Chapters 7 and 8 contrast the two great opening essays of the Second Series, “The Poet” and “Experience.” “Experience” takes a journey from a dark opening to a “sunbright” center and then a resolute, sober ending. “The Poet” is what I call in Chapter 1 (following Adorno) a “carpet essay,” which weaves its announced topics of the poet and poetry into a host of other subjects: character and expression; reception and abandonment; beauty and love; the present, new, and near; the Neoplatonic One or “whole”; and a fundamental “flowing” or “metamorphosis.” Their moods differ too, a difference that Packer points to in saying that these two essays are “the manic and depressive sides of the same coin.”Footnote 9 But the metaphor also asserts their identity, visible in the importance that flux, succession, and transformation have for both.
In treating “Experience” I emphasize its connections to journeys depicted in Plato’s Republic: the “journey of ascent” (as Cavell calls it) up and out of the cave; and “the journey from here to there and back again” described in the myth of Er in Republic’s Book 10. But “Experience” also contains the sentence that gives me my epigraph: “I accept the clangor and jangle of contrary tendencies.” I pay careful attention to this clangor as manifested in the various moods and outlooks of the essay.
In treating “The Poet” I consider Emerson’s romantic and proto-existentialist pronouncement that “the man is only half himself, the other half is his expression” (CW 3:4) and his theory that language “is fossil poetry” (CW 3:13). I note the proto-pragmatic picture of language when he writes: “all language is vehicular and transitive, and is good, as ferries and horses are, for conveyance, not as farms and houses are, for homestead” (CW 3:20). As we see in this last sentence, “The Poet” emphasizes flux, transition, and succession – like “Experience” with its description of life as a “train of moods.” Although “The Poet” is more consistently upbeat than “Experience,” moments of disappointment and doubt are there too. “I look in vain,” Emerson writes near the end of the essay, “for the poet I describe” (CW 3:21).
Nature as our home and as a place of insight are central themes of Emerson’s romantic philosophy. “In the woods,” he writes in Nature (1836), “we return to reason and faith.” But I argue in Chapter 9 that nature as he presents it is a humanized one, tinged by what he calls “the colors of the spirit,” as when he reports “the sky is less grand” after the death of a “dear friend” (CW 1:10–11).

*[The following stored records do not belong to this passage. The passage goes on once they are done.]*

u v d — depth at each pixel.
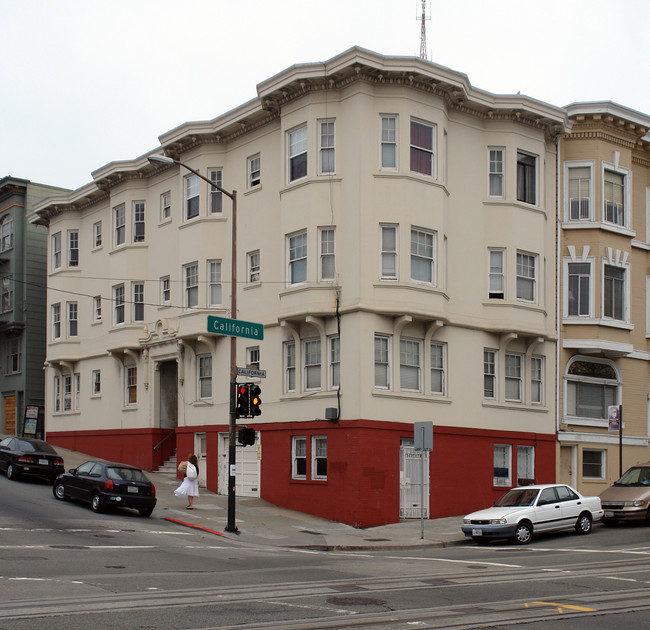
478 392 28.78
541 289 30.39
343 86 27.14
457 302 28.52
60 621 10.26
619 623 11.05
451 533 23.56
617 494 25.27
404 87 26.91
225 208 31.55
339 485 25.61
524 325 29.59
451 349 28.17
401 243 26.42
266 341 29.16
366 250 26.16
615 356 32.94
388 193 26.53
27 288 46.06
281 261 28.09
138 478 24.91
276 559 17.88
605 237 32.56
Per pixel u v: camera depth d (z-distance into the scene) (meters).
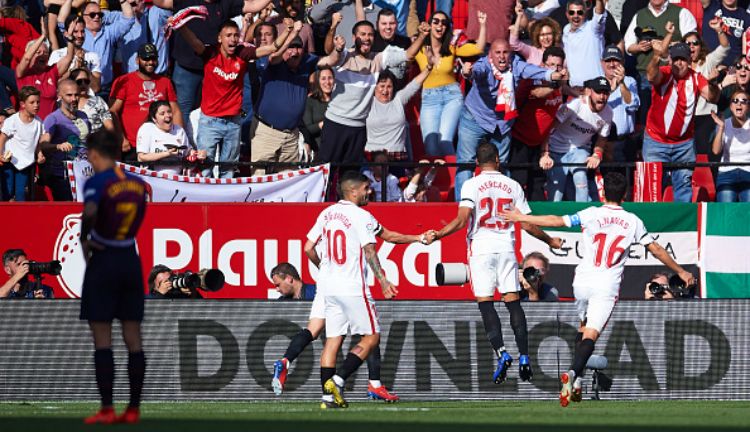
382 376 40.62
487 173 36.50
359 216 34.16
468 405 37.00
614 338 41.41
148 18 53.84
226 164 48.66
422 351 40.88
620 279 34.59
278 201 49.34
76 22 50.62
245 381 40.34
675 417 28.64
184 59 51.78
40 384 39.59
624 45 56.97
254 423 25.81
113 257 24.47
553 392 41.09
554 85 49.84
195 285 41.94
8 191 48.06
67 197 48.91
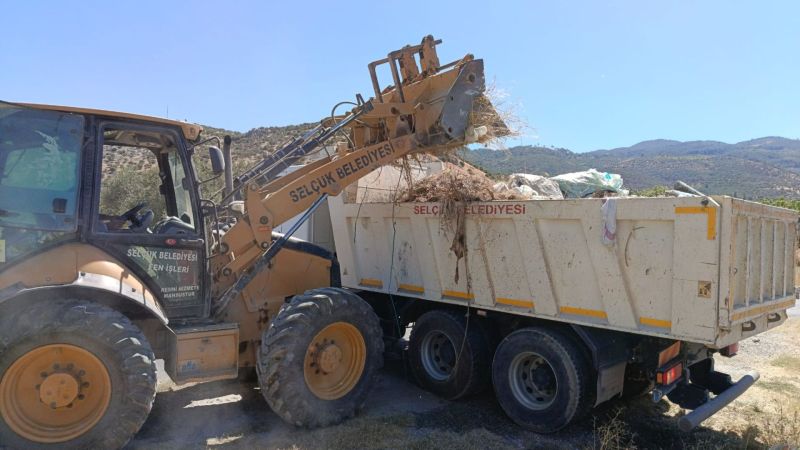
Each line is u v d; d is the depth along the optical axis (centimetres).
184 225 492
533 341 501
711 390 521
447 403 574
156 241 463
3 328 365
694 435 492
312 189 535
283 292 580
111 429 390
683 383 479
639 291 438
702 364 525
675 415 542
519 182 625
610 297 454
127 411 393
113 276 416
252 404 550
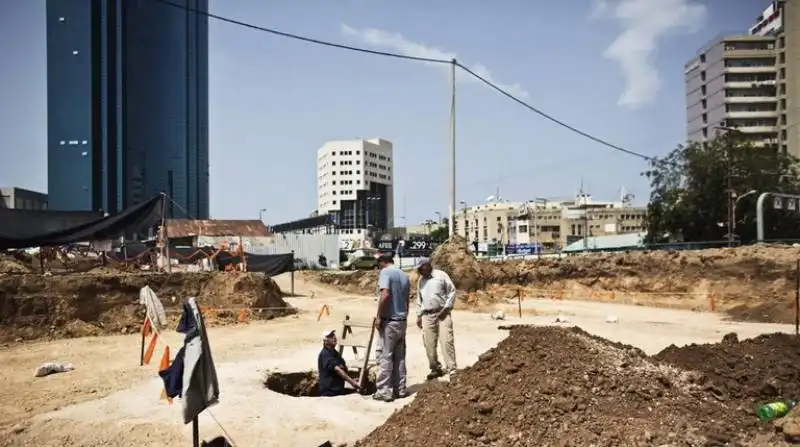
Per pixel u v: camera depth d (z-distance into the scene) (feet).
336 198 451.94
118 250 101.86
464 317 66.39
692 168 161.48
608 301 88.84
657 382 22.40
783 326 57.21
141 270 86.02
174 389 22.15
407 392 30.04
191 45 363.76
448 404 21.86
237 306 69.92
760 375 25.59
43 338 53.36
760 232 93.15
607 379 21.85
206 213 374.84
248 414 26.35
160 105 352.90
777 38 291.99
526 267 104.99
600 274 95.66
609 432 18.86
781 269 74.38
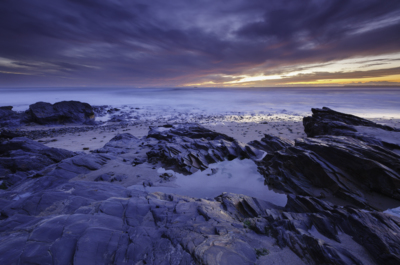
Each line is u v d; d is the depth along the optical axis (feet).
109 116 171.94
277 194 31.71
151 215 22.15
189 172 41.47
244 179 37.78
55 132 103.24
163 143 58.29
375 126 51.16
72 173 39.40
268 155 43.86
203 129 74.38
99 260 14.90
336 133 47.19
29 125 121.60
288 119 129.70
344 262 13.55
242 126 106.63
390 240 14.99
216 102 266.98
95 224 18.94
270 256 15.19
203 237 17.11
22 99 316.40
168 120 143.64
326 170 29.76
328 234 17.24
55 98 337.72
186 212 22.72
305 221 18.98
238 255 14.98
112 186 32.09
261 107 206.18
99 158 47.60
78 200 24.70
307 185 30.81
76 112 137.49
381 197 25.40
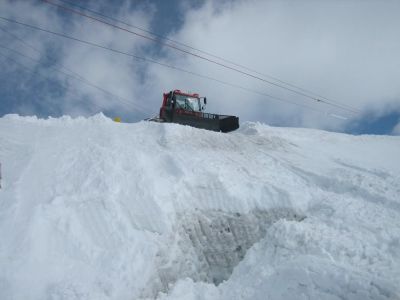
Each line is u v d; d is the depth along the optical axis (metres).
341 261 8.37
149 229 9.37
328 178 12.84
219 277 10.25
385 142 20.89
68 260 7.84
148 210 9.52
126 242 8.71
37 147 11.67
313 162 14.69
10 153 11.08
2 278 6.71
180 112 17.92
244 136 16.88
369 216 10.27
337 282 7.06
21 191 9.02
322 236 9.25
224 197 11.08
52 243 7.98
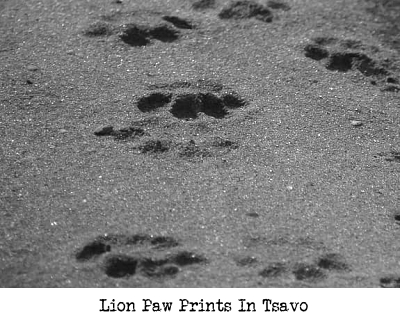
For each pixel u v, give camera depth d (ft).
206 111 16.51
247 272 12.28
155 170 14.42
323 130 16.12
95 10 19.57
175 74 17.37
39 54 17.78
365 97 17.51
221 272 12.24
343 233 13.24
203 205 13.58
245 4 20.17
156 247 12.58
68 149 14.82
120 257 12.30
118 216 13.19
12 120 15.49
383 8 20.93
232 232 13.00
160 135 15.38
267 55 18.49
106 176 14.15
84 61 17.66
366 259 12.75
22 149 14.71
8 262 12.19
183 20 19.47
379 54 18.99
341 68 18.56
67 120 15.64
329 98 17.26
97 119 15.72
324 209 13.78
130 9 19.67
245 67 17.95
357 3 21.07
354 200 14.10
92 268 12.20
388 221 13.69
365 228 13.43
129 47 18.35
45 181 13.92
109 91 16.65
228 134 15.64
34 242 12.58
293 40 19.16
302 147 15.48
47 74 17.07
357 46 19.20
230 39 18.98
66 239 12.66
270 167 14.76
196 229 13.01
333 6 20.80
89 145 14.96
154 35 18.83
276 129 15.94
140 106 16.30
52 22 19.04
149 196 13.71
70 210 13.28
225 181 14.25
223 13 19.92
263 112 16.44
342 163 15.14
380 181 14.71
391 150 15.76
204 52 18.39
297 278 12.28
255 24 19.63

In his later “Nature” essay, published in the Essays, Second Series (1844) along with “The Poet,” “Experience,” “Manners,” and “Nominalist and Realist,” Emerson moves from the praise of nature for moments of fulfillment and serenity, to the skeptical sense that we are always missing something, that “Nature is still elsewhere” (CW 3:111). Human beings are elsewhere too, he maintains in one of the essay’s darker moments: “It is the same among the men and women, as among the silent trees; always a referred existence, an absence, never a presence and satisfaction” (CW 3:112). Near the end of “Nature,” however, Emerson launches a recovery, first finding that another look at nature “soothes us to wiser convictions” (CW 3:112) and then taking one of his metaphysical leaps: out of the dialectic of “motion or change, and identity or rest” (CW 3:105) to something that generates both, a “power … which makes the whole and the particle its equal channel” (CW 3:113). As with my discussion in Chapter 5 of the leap at the end of “Montaigne,” I favor an experiential or phenomenological, rather than a metaphysical, approach to these matters, taking instruction both from James’s Varieties of Religious Experience and from Wittgenstein’s 1929 “A Lecture on Ethics,” where he finds “absolute or ethical value” best understood or illuminated through certain authoritative experiences, such as “seeing the world as a miracle” or “feeling absolutely safe.”Footnote 10
Emerson’s citations of Confucius and Mencius in “Experience,” and his employment of Persian imagery in “Manners,” reveal his interest in non-Western literature and philosophy. In 1842, as the new editor of The Dial, he announced “the printing of a series of selections from the oldest ethical and religious writings of men. … Each nation has its bible more or less pure; none has yet been willing or able in a wise and devout spirit to collate its own with those of other nations.”Footnote 11 Although he thought that a synthesis of all these bibles was “inevitable,” what Emerson achieved (with substantial help from Thoreau) in the pages of The Dial, and in his essays, was the presentation of what Isaiah Berlin calls a “plurality of ideals, each of which has its own validity.”Footnote 12
In Chapter 10, I chart Emerson’s long engagement with Hinduism, from his college years, when he rejected what he thought of as “Indian Superstition,” to the presence of the Vīṣṇu Purāna and Bhagavad Gīta in some of his greatest essays. In “Plato, or the Philosopher,” Emerson finds in these works the idea of a fundamental unity (“‘The whole world is but a manifestation of Vishnu’” (CW 4:29)) and credits Plato with absorbing, enhancing, and representing the “unity of Asia and the detail of Europe” (CW 4:31). Emerson’s Plato is a representative of Emerson himself, a man who in the summer of 1845 began making lists of opposing East-West properties and tendencies on the same pages where he recorded passages from the Vīṣṇu Purāna.
Emerson also finds a skeptical strain within Hinduism, particularly in “Illusions,” the final essay in The Conduct of Life (1860). “I find men victims of illusion in all parts of life,” he writes. “Yoganidra, the goddess of illusion … is stronger than the Titans, stronger than Apollo. … There are as many pillows of illusion as flakes in a snow-storm. We wake from one dream into another dream” (CW 6:167). He returns to the image of “snow-storms of illusions” in the extraordinary last paragraph of “Illusions,” but he now weaves in the contrary vision of deep, but momentary, insight: “by and by, for an instant, the air clears, and the cloud lifts a little, there are the gods still sitting around him on their thrones, – they alone with him alone” (CW 6:174). Here in Hindu guise are the “brief moments” Emerson describes in “The Over-Soul,” with a “depth … which constrains us to ascribe more reality to them than to all other experiences” (CW 2:159).
In “Illusions” as in many of his major essays, Emerson inscribes a series of oppositions: one and many, reality and illusion, nature present and absent, living language and fossil poetry, nominalism and realism, the commanding ethics of the gentleman and the receptive loving ethics of Osman, and so on. Much of the life of the essays consists in Emerson’s motion with and against these opposing tendencies, which are mostly bipolar; though in “Experience,” they take the form of the eight categories that he calls the “lords of life.” If Emerson accepts the “clangor and jangle” of these “contrary tendencies,” he also finds it reasonable at times – as at the end of “Nominalist and Realist” – to practice a form of skepticism he finds in Montaigne’s Essays, suspending judgment about the ultimate truth of the terms of these oppositions, while continuing to investigate, experiment, and look around.